The state Democratic Party has moved away from its traditional values, evidenced by its current position against mining, one of the state’s bedrock industries that is responsible for thousands of high-tech and high paying jobs and the infusion of millions of dollars into state, county and municipal budgets.

Given West Virginia’s budget challenges, the fact we are leading the country in jobs lost and have the lowest workforce participation rate makes this anti-mining position nothing short of irresponsible.

The state Democratic Party has clearly left or is quickly leaving us, and the ideological gap between state Democrats and their national counterparts is narrowing. In the state legislature, we’ve witnessed a growing number of elected Democrats who routinely take positions counter to mining and business interests. The fact that the party has transitioned away from its history of supporting mining in every form is unfortunate for those Democrats who are more balanced and conservative, for they will now get painted with the same extremist brush.

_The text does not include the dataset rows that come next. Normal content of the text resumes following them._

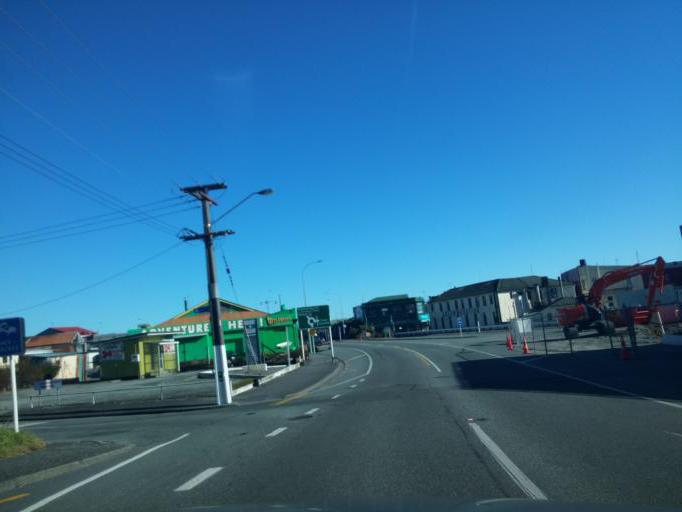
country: NZ
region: West Coast
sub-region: Grey District
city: Greymouth
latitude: -42.4496
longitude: 171.2129
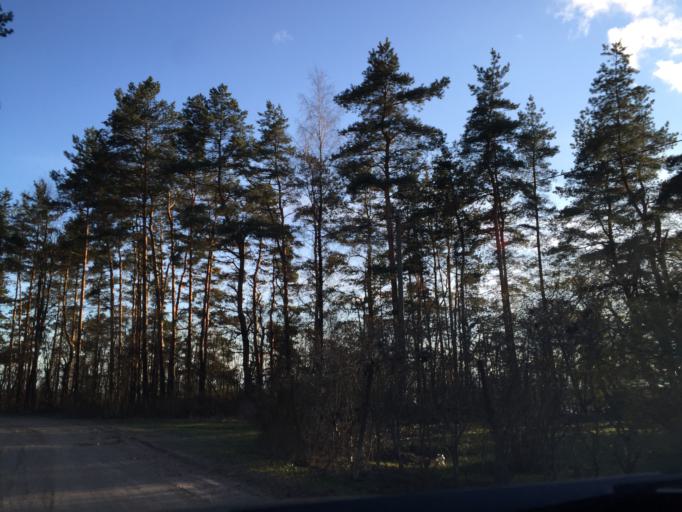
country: LV
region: Kekava
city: Kekava
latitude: 56.8549
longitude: 24.2233
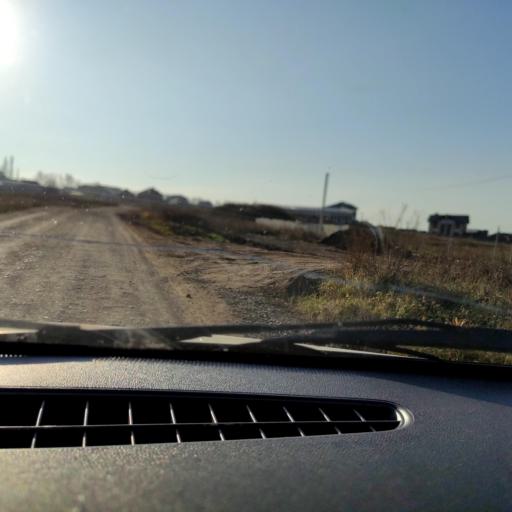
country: RU
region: Bashkortostan
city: Kabakovo
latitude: 54.6355
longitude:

You can trace the evolution of this trend over the past decade or perhaps to when the Young Democrats Organization voted to accept this position and those members who comprised the group are now in mainstream party leadership positions. This was also around the same time that West Virginia began to transition into a two-party state.

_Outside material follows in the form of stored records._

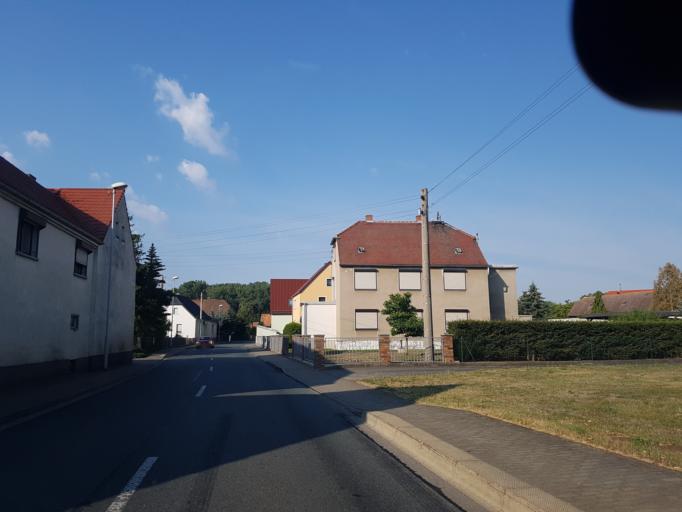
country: DE
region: Saxony
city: Stauchitz
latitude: 51.2580
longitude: 13.2439
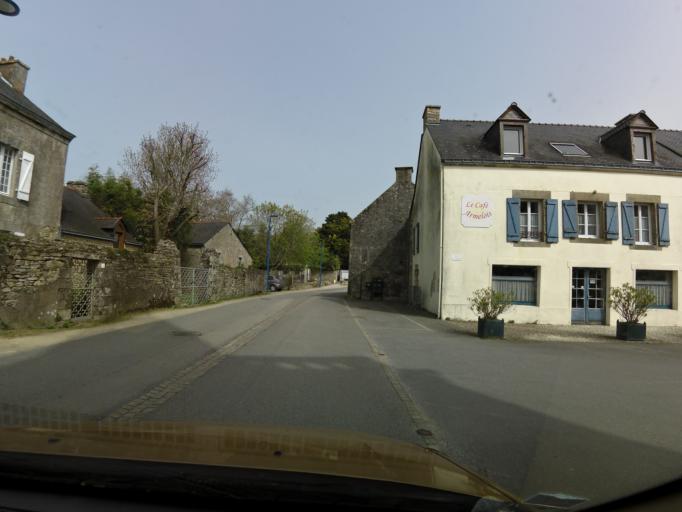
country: FR
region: Brittany
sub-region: Departement du Morbihan
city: Sene
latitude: 47.5731
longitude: -2.7097
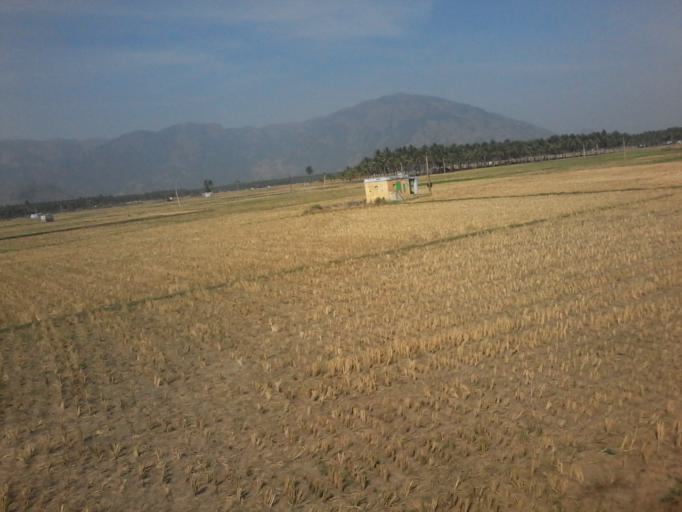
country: IN
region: Tamil Nadu
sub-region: Virudhunagar
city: Srivilliputhur
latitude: 9.6424
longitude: 77.6041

As evidence, a decade ago, when West Virginia was predominately a one-party state, the Democratic Party represented a variety of philosophical positions. The party used to be comprised of a solid, pro-business, conservative segment, a relatively large moderate core and a small liberal component.

But this has changed as the state Republican Party began to win elections and gained a more prominent standing in our state. And with this transition, more and more business-friendly or conservative members of the state Democratic Party simple decided not to be part of the state party leadership. The vacuum this left has been filled by Democrats with more liberally extreme ideologies.

It should come as no surprise that business organizations, like the West Virginia Business & Industry Council, are cited as choosing to support a growing number of Republican candidates for state office. Based on the underlying rationale set forth above, what choice do we have?

It is not just coincidental that President Obama and Hillary Clinton have adopted anti-mining positions like their Democratic contemporaries heading up the Democratic leadership in Congress. Despite the campaign rhetoric and the fact that state Democratic Party leadership wants to see Hillary Clinton prevail, Mrs. Clinton doesn’t have the independence to decide her position on coal and energy.

The reason is simple – the National Democratic Party has already predetermined that issue. And, given some of the party’s funders that position isn’t going to change. The issue of removing fossil fuels from America’s energy supply by any means necessary and at any cost has become a principal. For the majority of West Virginia voters the state Democratic Party has left them. It’s a shame, but it makes for easy choices at the ballot box in November.

Chris Hamilton is chairman of the West Virginia Business & Industry Council, headquartered in Charleston.